Provided passage ::
-- Opening Marker --

Crossdoney is a village in County Cavan in Ireland - it is also the name of a railway station in County Cavan. I do not know where Crossdoney Cottage is located in Whitby, Ontario but I assume it was named after Crossdoney, Ireland. From the picture it seems a typical home with red brick, lace curtains in the windows, nice front porch and there even appears to be a grandmother sitting there waiting to welcome you!  I wish I knew the story behind this picture.

Source:  Wikipedia

Wednesday, August 22, 2012

Wedding Wednesday - Gibson Girl Wife & Husband with Crazy Hair!

This cabinet card of a newly married couple was most likely taken around 1900.  I am surmising this by the wicker chair and the woman's dress.  Also factoring into my date is the graphite like makeup of the card itself.

The photographer appears to be Orville B. Bates, born in Illinois in Feb 1853 to A. B. and Sophia Bates.  In 1881 he married Mary (unknown) and they had three children according to the 1900 Hampton, Franklin, Iowa census, Mildred aged 19, Milton 16 and Letha 12.  Iowa cemetery records show Orville Bates dying in 1927 and buried in Hampton Cemetery.

The bride's hair in this photograph is rather curly and she is wearing it in the popular style of the times, the Gibson Girl look.  She is quite trim and looks lovely in a dress that is somewhat simple except for the unusual rouching down the front of the bodice and the large bow at the waist.  She does not appear to be wearing any jewelry except I believe I can see a wedding ring.  She is also wearing a small corsage.

The groom, while quite attractive, has the most unusual, if not bizarre hairstyle.  I'm not sure how to even describe it - it is parted to the side but appears to have life of its own.  I think he needed some Brylcreem!

Friday, August 17, 2012

Fashionable Friday - Young Civil War Era Woman from Milwaukee, WI

This week's Fashionable Friday photograph features a CDV (Carte de Visite) from 1864 -1866 taken in Milwaukee, WI by photographer A. Marquis, Jr.

-- Closing Marker --

Problems and tasks ::
- 1) Summarize the passage about old photographs in three sentences.
- 2) Write what comes next in the passage about old photographs, picking up after its final sentence.

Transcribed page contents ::
-- Opening Marker --

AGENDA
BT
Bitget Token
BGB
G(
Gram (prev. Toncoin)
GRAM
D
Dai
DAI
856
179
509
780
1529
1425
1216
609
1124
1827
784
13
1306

-- Closing Marker --

Expected results ::
- 1) The writer assumes that Crossdoney Cottage in Whitby, Ontario was named after the Irish village of Crossdoney in County Cavan, and wishes to know the story behind a picture of the cottage, which shows a red-brick home with a front porch. A Wedding Wednesday post dates a cabinet card of a newly married couple to around 1900 and identifies the photographer as Orville B. Bates of Iowa. It describes the bride's Gibson Girl hair and simple dress and the groom's bizarre hairstyle, and a later Fashionable Friday post introduces an 1864–1866 carte de visite taken in Milwaukee by A. Marquis, Jr.

- 2)
The subject is identified as "Louisa" and unfortunately there is no last name given.  She appears to be in her teens and is seated in a chair leaning on a table.  She is wearing a dress with long sleeves, fitted at the waist with a belt and it has an unusual soutache like trim complete with a tie at the neck.  Miss Louisa is quite sweet and fashionable indeed!

I had very little luck finding information on the photographer.  I did find the below in the Milwaukee 1861 City Directory and again in the 1878 Directory, but found no mention of him (or her) in the cencus.  I had no luck Googling him as well.  The revenue stamp on the reverse gives us the date of 1864 - 1866.

Milawaukee City Directory 1861

Wednesday, August 15, 2012

Wedding Wednesday - Stoughton, Wisconsin Couple

This cabinet card of an attractive, unidentified couple was taken by photographer W. A.Fermann of Stoughton, Wisconsin. I'm assuming this is a wedding photo due to the white corsage/boutonniere the couple are each wearing.  The bride's dark colored dress was not unusual as it was practical and could be reused.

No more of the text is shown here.